What to work on: Present the lines from the start of the items up to and including the line with "12 h 15 min 25 s" as a Markdown table with the columns Row and Line, leaving out any blank lines.

Available records:

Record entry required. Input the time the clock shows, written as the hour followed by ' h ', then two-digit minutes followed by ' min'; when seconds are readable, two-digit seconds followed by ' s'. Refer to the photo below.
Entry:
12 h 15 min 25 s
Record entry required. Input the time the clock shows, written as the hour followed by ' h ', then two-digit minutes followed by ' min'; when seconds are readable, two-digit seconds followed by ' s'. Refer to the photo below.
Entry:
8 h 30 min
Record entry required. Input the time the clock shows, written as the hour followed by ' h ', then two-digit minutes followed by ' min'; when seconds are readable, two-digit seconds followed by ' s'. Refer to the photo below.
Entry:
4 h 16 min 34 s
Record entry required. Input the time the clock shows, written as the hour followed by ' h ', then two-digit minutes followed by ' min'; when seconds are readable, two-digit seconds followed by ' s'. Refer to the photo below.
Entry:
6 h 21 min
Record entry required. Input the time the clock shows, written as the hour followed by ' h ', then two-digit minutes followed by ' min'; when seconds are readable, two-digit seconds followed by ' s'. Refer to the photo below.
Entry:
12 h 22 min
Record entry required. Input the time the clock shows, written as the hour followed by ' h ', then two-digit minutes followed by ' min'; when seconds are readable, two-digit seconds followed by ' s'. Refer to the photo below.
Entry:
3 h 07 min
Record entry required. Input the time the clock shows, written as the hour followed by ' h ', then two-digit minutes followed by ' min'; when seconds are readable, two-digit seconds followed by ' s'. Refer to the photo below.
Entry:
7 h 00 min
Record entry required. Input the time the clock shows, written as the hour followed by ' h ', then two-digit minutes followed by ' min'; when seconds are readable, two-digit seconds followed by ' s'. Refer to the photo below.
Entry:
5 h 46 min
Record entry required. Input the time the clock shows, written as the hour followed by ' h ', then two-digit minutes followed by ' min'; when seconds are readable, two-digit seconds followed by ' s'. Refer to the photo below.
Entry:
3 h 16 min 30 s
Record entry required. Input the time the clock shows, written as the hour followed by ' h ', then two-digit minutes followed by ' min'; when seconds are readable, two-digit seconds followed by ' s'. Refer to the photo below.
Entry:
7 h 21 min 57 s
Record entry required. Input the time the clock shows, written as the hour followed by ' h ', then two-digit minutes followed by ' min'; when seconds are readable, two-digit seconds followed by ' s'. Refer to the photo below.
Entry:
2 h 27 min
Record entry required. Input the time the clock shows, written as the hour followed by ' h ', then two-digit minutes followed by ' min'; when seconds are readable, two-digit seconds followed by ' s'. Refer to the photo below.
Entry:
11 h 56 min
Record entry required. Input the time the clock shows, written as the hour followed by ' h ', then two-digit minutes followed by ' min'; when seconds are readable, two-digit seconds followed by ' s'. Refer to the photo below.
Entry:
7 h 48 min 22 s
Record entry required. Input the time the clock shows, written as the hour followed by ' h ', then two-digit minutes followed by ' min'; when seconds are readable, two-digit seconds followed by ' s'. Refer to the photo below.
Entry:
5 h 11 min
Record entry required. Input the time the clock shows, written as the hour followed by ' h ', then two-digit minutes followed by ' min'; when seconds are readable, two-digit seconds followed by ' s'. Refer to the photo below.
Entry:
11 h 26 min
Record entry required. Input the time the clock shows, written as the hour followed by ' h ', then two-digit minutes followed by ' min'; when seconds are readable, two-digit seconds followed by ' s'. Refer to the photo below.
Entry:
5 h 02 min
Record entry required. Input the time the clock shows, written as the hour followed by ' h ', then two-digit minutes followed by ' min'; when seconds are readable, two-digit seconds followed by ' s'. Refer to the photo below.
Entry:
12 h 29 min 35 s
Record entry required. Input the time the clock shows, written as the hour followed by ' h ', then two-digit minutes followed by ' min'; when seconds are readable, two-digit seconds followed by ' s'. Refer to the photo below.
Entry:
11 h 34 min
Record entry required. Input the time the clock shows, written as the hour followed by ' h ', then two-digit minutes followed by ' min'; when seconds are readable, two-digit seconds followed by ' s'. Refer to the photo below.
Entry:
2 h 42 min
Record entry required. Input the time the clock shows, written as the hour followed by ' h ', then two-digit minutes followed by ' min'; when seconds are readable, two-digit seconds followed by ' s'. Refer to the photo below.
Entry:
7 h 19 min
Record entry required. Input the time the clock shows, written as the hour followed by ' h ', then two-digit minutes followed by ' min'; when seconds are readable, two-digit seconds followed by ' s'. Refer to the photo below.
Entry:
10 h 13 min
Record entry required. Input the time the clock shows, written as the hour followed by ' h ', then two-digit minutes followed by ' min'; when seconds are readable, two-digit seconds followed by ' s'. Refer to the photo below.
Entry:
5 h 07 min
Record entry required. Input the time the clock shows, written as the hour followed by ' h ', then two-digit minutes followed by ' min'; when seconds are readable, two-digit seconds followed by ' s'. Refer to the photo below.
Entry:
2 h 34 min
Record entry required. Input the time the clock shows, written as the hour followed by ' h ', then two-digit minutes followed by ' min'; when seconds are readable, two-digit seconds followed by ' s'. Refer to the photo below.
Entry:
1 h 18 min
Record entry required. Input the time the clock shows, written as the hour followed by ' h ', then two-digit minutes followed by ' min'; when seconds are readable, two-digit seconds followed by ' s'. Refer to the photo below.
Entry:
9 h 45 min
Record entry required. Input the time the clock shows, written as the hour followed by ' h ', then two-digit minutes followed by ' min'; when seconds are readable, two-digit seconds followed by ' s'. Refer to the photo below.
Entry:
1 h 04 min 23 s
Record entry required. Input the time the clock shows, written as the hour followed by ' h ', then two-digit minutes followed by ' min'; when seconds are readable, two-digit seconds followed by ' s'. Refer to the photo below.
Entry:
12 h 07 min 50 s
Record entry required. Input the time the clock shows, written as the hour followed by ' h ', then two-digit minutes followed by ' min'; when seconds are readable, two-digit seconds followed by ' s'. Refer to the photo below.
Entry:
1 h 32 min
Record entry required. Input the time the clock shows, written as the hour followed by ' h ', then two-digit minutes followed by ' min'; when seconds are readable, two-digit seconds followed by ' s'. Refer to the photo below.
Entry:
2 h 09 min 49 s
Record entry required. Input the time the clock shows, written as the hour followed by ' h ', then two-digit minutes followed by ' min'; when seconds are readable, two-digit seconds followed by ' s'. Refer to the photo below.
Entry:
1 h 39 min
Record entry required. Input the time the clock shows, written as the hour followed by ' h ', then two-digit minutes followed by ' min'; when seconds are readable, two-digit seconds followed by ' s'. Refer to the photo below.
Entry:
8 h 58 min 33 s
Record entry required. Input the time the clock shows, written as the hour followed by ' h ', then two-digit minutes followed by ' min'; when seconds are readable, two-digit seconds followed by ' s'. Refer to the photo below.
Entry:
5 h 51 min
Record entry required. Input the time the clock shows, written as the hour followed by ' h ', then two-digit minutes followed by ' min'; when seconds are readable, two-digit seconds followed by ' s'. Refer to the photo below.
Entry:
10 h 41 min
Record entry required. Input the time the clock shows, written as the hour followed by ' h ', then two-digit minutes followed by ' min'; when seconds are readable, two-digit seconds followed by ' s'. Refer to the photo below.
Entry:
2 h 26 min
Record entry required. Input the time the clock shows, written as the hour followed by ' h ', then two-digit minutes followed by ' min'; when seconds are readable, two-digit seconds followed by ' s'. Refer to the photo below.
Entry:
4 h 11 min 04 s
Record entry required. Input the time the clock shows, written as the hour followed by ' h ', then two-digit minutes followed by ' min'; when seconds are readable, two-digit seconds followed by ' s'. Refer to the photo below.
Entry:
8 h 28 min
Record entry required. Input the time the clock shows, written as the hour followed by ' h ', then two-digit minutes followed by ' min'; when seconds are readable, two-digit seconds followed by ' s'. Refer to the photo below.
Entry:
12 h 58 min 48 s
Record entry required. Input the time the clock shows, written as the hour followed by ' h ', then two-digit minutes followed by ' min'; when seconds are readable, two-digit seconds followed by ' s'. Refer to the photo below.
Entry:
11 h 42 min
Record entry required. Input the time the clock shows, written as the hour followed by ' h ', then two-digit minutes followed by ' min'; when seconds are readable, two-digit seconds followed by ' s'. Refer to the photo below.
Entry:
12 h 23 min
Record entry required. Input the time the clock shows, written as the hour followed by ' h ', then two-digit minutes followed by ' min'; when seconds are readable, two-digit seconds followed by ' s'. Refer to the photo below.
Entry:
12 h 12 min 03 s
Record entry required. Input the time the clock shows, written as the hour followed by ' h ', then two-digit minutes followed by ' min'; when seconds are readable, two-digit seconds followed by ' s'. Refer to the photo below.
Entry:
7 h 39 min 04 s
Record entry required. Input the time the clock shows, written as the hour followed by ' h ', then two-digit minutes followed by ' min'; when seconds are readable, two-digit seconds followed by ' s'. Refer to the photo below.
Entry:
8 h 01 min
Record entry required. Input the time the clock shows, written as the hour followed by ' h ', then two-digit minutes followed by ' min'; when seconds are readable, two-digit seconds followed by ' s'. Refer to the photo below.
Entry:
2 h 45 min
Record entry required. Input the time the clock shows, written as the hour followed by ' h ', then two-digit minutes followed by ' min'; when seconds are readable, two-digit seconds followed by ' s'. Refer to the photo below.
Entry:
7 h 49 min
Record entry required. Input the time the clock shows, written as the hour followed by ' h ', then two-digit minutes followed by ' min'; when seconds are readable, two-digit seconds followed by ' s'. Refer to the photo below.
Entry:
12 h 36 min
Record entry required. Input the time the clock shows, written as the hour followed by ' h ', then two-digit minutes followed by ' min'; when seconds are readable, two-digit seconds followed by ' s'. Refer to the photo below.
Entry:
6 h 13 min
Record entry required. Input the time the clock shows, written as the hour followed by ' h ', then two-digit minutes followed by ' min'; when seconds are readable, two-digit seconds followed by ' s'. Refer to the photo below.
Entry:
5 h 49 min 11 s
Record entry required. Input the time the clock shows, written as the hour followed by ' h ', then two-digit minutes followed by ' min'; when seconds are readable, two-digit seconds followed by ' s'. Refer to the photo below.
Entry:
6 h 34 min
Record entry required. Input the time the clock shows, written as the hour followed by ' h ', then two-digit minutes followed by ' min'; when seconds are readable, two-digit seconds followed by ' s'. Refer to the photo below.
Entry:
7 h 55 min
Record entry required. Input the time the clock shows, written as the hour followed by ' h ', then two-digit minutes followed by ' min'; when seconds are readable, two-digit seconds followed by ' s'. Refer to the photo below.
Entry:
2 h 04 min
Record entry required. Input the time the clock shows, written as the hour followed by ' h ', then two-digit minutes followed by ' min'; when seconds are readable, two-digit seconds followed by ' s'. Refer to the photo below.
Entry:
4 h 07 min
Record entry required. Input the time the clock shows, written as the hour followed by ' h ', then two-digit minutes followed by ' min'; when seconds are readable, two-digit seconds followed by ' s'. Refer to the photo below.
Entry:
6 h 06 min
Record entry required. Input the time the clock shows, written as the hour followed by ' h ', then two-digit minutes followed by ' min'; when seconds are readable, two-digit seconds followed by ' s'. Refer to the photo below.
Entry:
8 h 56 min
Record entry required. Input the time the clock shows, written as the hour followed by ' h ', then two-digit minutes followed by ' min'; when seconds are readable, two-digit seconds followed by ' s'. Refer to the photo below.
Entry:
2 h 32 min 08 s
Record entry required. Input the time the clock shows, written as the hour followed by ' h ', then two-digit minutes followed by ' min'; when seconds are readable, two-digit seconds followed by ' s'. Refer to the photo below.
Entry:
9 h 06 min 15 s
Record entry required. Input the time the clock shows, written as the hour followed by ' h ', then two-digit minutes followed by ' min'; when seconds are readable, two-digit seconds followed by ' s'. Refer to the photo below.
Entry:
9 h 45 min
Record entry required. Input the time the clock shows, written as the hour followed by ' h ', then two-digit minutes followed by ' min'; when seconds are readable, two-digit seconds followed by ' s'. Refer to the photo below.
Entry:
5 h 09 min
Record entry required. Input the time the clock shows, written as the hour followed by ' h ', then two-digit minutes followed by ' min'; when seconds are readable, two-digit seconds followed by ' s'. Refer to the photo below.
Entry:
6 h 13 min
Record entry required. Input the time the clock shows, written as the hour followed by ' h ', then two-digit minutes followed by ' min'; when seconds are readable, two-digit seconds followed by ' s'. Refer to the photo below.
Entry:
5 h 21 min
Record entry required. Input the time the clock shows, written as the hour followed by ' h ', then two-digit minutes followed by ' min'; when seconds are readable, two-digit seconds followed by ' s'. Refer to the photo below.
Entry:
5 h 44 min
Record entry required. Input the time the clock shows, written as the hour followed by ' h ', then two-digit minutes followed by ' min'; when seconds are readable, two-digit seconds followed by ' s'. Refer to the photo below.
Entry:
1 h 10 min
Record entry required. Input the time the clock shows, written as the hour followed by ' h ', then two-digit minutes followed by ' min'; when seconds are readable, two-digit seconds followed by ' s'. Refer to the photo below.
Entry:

Correct output:
| Row | Line |
|---|---|
| 1 | Record entry required. Input the time the clock shows, written as the hour followed by ' h ', then two-digit minutes followed by ' min'; when seconds are readable, two-digit seconds followed by ' s'. Refer to the photo below. |
| 2 | Entry: |
| 3 | 12 h 15 min 25 s |